When I was a child my family would
sit around the table after our Thanksgiving meal and hand out five toothpicks for each member of the family. Each of us would then go around the table and
name out five things that we were thankful for in our lives and each time that
we would name out something, we would have to set down a toothpick. After this traditional
ritual was finished, we would clean up our dinner plates and spend the rest of
the day enjoying each other’s company. Our hearts would be filled with
thankfulness not just for our lives, but because we had each other.
Alas, time marches on. I grew up
and moved out of my family’s house, and I discovered the incredible deals that
happened on “Black Friday.” Because I didn’t have a lot of money, I would save
up for months, scraping together whatever I could spare. My new Thanksgiving
ritual would be after almost enjoying a celebratory Thanksgiving frozen pizza,
I would rise early the next morning and go Christmas shopping for my family so
that I could afford gifts that year. No matter how poor I was, I still always
found a way to get my family Christmas gifts.
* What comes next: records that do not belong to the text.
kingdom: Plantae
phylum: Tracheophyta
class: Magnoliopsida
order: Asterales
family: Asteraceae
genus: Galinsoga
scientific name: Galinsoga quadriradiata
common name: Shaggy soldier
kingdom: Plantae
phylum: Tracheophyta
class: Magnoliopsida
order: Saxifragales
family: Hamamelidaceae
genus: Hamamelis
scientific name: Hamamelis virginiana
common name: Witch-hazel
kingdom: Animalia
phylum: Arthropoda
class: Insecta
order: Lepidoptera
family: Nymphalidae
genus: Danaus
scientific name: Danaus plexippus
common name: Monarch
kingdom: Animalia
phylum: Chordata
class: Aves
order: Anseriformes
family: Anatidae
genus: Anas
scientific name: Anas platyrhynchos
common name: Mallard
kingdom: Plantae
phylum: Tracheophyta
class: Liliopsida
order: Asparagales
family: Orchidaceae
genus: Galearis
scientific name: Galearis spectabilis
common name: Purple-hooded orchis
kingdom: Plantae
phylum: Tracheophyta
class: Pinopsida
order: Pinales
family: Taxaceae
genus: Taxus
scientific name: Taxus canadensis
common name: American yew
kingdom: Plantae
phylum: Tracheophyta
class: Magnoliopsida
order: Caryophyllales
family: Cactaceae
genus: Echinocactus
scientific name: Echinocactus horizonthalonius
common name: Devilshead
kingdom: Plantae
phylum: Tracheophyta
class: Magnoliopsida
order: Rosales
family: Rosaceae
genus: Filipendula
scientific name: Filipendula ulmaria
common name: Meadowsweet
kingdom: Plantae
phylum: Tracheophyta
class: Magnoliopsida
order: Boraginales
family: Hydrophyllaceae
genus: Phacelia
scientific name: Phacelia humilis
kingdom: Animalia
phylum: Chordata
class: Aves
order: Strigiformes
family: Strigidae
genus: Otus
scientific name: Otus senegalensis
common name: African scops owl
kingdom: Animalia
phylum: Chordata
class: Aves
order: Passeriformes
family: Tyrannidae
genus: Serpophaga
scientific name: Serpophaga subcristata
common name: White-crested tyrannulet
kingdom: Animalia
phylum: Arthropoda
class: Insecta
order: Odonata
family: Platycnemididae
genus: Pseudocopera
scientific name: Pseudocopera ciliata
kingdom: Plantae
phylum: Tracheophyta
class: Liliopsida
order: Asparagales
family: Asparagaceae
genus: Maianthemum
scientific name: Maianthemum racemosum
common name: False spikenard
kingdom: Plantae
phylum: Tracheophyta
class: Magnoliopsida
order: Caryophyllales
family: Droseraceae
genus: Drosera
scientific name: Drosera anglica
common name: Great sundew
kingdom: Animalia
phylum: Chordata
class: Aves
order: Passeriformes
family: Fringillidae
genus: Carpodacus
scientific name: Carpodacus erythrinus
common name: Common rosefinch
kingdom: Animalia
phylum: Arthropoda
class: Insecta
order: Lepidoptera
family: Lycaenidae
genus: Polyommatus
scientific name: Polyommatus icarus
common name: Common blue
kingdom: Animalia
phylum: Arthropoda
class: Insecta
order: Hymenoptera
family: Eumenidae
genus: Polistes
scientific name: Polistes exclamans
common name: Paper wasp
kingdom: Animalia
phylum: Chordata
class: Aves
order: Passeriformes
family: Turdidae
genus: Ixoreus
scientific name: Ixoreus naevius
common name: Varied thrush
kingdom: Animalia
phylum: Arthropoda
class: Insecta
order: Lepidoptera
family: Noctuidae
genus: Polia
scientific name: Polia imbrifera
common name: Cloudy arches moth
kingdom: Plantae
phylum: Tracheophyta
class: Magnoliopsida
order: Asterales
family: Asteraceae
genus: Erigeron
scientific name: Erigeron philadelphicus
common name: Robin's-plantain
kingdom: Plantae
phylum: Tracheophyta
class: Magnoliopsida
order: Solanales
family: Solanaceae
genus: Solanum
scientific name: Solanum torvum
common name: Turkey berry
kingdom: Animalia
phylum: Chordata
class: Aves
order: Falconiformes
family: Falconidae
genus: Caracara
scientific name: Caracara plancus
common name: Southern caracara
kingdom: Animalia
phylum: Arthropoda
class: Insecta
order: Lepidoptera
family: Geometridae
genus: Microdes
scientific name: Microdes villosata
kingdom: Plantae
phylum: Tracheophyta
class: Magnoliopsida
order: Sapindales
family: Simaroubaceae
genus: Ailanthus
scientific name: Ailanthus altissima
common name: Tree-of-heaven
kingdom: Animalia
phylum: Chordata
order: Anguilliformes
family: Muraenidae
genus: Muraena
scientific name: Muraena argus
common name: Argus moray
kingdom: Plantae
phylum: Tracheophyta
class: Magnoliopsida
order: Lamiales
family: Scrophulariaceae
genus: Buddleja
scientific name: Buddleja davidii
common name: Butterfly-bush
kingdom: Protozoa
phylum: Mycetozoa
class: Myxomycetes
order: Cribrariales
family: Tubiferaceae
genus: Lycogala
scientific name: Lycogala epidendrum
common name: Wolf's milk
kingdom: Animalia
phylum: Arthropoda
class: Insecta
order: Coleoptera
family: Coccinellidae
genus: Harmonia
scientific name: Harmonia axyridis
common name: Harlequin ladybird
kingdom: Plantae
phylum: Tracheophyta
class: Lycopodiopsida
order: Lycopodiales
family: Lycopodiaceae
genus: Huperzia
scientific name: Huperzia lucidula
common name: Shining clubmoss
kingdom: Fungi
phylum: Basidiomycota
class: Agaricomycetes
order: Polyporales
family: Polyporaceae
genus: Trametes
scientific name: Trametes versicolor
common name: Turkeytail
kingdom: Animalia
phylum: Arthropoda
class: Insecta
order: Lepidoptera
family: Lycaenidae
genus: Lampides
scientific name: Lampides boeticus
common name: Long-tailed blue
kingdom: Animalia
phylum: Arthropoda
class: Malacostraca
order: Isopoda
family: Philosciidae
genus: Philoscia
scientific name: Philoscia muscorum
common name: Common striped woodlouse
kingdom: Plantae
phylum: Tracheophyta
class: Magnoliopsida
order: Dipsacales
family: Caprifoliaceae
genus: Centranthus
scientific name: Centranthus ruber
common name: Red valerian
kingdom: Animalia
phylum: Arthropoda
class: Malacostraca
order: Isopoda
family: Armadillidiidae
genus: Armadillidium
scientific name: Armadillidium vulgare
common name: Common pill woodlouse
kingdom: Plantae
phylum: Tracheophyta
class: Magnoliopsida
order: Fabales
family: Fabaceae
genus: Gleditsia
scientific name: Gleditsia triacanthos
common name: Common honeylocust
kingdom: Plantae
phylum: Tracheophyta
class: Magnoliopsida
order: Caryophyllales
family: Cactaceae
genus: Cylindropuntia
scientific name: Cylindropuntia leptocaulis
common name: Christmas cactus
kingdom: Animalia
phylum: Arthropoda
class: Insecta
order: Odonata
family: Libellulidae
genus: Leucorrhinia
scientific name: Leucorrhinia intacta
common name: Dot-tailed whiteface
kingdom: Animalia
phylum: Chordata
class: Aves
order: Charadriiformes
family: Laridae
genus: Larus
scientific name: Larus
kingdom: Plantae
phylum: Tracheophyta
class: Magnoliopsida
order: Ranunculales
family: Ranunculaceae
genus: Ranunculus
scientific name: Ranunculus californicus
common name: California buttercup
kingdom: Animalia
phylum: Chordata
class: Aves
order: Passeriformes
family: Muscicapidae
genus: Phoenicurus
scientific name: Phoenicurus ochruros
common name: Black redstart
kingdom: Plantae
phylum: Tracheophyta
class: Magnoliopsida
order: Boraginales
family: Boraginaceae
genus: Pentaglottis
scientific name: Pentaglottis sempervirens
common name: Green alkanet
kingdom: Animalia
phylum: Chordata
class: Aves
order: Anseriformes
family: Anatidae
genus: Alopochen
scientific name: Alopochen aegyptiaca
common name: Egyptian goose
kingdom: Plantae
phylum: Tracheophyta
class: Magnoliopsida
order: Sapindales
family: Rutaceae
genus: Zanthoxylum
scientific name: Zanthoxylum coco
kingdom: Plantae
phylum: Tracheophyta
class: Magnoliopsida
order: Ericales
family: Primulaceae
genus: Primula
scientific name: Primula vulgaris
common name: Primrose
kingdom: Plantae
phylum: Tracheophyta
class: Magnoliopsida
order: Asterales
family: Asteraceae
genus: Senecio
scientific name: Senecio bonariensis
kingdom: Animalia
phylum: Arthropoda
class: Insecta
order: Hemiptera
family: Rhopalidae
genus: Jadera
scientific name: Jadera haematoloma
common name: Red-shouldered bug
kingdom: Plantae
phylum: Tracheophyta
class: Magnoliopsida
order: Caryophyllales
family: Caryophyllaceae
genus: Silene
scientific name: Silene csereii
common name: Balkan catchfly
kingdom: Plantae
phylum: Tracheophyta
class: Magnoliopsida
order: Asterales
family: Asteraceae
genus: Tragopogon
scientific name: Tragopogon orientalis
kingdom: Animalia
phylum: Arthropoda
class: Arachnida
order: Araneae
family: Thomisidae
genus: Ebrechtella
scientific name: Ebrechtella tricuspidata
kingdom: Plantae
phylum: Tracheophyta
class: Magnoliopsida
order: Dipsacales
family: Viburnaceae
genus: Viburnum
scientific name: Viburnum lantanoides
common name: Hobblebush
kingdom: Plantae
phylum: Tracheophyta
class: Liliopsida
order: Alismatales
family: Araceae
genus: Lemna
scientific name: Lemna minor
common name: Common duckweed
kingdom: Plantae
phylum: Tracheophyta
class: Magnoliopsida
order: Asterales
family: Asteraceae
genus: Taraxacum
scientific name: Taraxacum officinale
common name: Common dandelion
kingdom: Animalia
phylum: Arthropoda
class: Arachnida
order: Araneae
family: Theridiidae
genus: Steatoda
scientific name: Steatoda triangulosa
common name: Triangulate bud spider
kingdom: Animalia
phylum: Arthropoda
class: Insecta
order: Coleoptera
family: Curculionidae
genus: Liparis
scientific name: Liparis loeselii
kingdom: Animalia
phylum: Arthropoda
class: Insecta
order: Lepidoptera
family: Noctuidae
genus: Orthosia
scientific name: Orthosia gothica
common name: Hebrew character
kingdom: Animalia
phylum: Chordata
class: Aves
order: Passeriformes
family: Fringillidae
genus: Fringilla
This year, after volunteering for
kitchen duty to help feed the homeless, I decided to make my way down to New
Jersey so that I could see my sister and go shopping when the sales began. Unlike
all of the other years where I would be excited as I headed out to enjoy some
Black Friday shopping, this year was different. I guess you could say that I
changed.
Instead of looking at all of the
stuff that I could buy, I looked at the shoppers waiting outside in long lines anxious
and restless for stores to open. With excited anticipation, they spoke to one
another about everything they planned on buying for themselves. Not once did I
hear anyone mention doing any charitable act for a child who won’t get gifts
this year. They spoke about these items, these “things” as if they needed them
to survive, looking nervously at the people standing in front of them in the
line, while openly expressing the hope that the store won’t run out of stock
before they can get their new “toy.”
It occurred to me then that
Thanksgiving is no longer a holiday to remember how grateful we are for what we
have in our life. Instead it has become
a holiday preying upon peoples’ wallets and fears. We are drawn in by a few
“deals” and creeping a head start earlier and earlier every year in fear that
the next shopper will get a deal that we will miss out. We are already a society
where our insecurities are manipulated so that we crave what we don’t have. We
are made to feel “less than” because our smart phone isn’t the latest model,
that our television isn’t the biggest yet as thin as a playing card or that our
kids aren’t wearing the overpriced sneaker of the athlete of the week. Now on
the Thanksgiving Day, the one day in the year specifically set aside where we
are supposed to be thankful, we now fill it with fear, avarice and even
violence. This herd mentality of fear and acquisitiveness is so great that even
lives are lost from people being trampled and crushed as the doors of retails
open, and for what? To find that item that you have been wanting for half price
and you could have bought yesterday and will likely be able to buy again after
Christmas? A human life is worth that?
While children are going hungry in
the world, we live in a society that has taken the one day a year to be
grateful for what we have been extremely fortunate to be given and corrupted it
with materialism and greed. We have become prisoners to “want”, always wishing
for what we don’t have and when we finally get it, we forget it in the haze of
memory and desire something else.
I think we as a society should take
a step back and evaluate our how we live our own lives. We have so much to be
thankful for and we don’t need the newest cell phone or biggest T.V. Instead of
wasting our money on an item that will collect dust in six months, why not use
some of that extra money to buy a homeless person a meal or buy a family in
need some food? There are so many good things that we can do with our lives. Carelessly spending, constantly wanting more,
materialistic and beyond, isn’t living a life of gratitude but instead is
living a life of greed. Be thankful for what the universe has set in front of
you. Stop looking at what you don’t have and start seeing what you do have.
Once you do that, you will be surprised at how abundant your life actually is.
If you live in the United States, I guarantee you your life is better than
most. Take a moment, reflect and be thankful.